Tujuan dalam pembuatan makalah ini adalah bagaimana kita tahu bahwa
inovasi teknologi pendeteksi bencana alam. Itu akan menjadi sistem-sistem inovasi
teknologi untuk generasi selanjutnya.

1) Mengetahui teknologi pendeteksi kebencanaan yang bersifat alam.

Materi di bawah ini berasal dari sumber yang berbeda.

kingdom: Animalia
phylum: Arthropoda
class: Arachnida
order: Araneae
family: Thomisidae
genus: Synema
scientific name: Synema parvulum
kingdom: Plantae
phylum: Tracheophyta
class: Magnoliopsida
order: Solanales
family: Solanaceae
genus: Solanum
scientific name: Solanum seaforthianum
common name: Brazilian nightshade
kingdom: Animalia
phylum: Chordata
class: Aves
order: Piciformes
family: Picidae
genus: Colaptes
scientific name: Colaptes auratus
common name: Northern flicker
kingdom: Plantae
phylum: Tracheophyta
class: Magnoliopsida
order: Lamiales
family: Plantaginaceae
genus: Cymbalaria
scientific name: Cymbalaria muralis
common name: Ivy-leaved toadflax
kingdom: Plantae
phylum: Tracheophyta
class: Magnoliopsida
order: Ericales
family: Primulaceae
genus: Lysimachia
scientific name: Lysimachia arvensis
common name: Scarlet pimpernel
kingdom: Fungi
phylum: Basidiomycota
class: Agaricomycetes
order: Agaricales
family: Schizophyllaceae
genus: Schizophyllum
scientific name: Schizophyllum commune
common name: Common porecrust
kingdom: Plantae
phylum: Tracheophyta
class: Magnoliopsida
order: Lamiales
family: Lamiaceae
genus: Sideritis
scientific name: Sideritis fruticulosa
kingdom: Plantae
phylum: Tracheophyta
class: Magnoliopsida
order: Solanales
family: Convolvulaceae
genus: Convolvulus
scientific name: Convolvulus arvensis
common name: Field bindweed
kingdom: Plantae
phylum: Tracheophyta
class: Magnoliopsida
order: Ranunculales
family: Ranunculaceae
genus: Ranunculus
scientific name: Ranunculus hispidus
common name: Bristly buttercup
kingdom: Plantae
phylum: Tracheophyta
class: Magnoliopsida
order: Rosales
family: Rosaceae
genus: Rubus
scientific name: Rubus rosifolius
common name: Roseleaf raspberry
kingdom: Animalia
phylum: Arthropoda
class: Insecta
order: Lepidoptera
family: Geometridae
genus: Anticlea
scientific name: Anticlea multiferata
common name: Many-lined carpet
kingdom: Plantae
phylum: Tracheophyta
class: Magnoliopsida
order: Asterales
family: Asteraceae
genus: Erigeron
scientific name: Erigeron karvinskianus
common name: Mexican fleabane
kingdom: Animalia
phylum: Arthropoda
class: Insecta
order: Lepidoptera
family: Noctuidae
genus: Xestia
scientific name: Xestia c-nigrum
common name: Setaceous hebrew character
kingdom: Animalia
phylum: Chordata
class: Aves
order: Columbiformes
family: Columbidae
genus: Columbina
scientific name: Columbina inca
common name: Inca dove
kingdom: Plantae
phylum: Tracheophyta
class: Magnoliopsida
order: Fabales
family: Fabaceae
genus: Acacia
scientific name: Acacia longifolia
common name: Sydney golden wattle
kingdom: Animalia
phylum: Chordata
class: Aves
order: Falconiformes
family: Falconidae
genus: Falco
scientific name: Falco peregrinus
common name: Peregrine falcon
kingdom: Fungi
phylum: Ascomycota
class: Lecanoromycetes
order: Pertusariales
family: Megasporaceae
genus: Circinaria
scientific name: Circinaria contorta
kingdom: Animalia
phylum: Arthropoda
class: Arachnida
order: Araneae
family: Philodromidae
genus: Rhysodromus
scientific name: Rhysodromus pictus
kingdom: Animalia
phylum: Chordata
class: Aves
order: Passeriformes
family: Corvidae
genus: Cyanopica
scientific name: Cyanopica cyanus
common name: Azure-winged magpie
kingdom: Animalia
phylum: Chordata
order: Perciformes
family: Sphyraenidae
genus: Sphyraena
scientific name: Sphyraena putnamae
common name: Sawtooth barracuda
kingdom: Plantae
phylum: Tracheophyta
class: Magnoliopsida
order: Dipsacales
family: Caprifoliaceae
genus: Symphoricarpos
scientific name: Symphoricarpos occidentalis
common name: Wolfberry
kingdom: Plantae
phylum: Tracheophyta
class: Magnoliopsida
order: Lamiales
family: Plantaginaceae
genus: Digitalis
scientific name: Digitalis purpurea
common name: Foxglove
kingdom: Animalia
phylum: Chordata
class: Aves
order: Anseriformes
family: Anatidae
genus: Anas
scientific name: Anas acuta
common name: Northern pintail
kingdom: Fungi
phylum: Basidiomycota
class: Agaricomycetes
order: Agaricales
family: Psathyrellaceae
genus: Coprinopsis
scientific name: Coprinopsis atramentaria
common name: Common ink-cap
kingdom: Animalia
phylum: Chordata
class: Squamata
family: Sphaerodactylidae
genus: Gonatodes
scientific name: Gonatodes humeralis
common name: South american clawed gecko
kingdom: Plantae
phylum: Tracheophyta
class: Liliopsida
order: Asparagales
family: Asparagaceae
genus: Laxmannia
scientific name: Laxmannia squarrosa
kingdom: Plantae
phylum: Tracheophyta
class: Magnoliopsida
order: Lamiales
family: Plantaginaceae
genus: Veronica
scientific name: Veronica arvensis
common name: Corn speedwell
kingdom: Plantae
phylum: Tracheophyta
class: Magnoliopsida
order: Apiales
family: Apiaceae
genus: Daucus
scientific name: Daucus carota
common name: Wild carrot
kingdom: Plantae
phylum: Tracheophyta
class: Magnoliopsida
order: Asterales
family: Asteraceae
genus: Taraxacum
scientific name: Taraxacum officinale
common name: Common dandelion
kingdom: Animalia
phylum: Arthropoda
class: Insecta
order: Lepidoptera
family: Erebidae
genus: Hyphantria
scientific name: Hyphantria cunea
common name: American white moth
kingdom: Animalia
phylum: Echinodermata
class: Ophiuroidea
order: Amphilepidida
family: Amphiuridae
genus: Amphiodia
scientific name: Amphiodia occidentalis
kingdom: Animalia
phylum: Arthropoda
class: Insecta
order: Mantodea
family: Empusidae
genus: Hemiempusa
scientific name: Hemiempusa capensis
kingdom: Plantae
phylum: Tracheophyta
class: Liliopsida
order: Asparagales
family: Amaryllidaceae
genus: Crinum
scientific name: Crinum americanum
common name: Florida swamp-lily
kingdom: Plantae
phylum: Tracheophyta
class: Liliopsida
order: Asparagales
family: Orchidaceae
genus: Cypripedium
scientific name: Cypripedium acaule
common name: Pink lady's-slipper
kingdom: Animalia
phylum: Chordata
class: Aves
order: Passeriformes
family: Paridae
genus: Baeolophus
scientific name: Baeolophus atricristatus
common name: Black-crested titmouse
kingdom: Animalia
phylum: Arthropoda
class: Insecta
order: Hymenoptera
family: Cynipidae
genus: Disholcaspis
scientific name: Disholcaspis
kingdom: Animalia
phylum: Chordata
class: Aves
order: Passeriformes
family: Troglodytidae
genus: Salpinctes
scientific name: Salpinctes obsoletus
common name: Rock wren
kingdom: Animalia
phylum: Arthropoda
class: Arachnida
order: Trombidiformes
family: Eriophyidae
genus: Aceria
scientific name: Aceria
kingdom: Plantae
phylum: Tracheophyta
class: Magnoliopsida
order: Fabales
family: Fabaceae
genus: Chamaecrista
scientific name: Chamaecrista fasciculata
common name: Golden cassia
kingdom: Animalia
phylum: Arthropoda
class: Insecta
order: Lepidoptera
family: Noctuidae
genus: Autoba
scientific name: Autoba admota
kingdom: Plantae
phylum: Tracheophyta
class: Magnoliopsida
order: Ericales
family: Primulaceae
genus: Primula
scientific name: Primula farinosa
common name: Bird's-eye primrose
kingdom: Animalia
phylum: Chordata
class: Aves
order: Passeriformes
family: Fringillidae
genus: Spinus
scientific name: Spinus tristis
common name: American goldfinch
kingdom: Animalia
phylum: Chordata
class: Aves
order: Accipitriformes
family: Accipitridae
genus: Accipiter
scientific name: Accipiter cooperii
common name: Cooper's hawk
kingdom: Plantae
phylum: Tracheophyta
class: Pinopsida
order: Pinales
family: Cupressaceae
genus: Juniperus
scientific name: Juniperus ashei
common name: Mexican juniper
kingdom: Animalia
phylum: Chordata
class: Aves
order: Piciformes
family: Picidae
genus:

2) Mengetahui proses evakuasi dalam inovasi teknologi pendeteksi bencana.

3) Mengetahui proses pemulihan dalam inovasi teknologi pendeteksi bencana.

D. Manfaat
Tujuan dibuatnya makalah ini untuk mengetahui bagaimana sikap di negeri ini
dalam menghadapi bencana-bencana yang dapat mengancam nyawa manusia. Adapun
inovasi ini berlandaskan dengan kemajuan teknologi yang cukup pesat. Sehingga bencana
seerti Tsunami, Gempa Bumi, Banjir, Tanah Longsor, dan lainnya dapat di minimalisas

5
BAB II
PEMBAHASAN

A. Ina TEWS (Indonesia Tsunami Early Warning System)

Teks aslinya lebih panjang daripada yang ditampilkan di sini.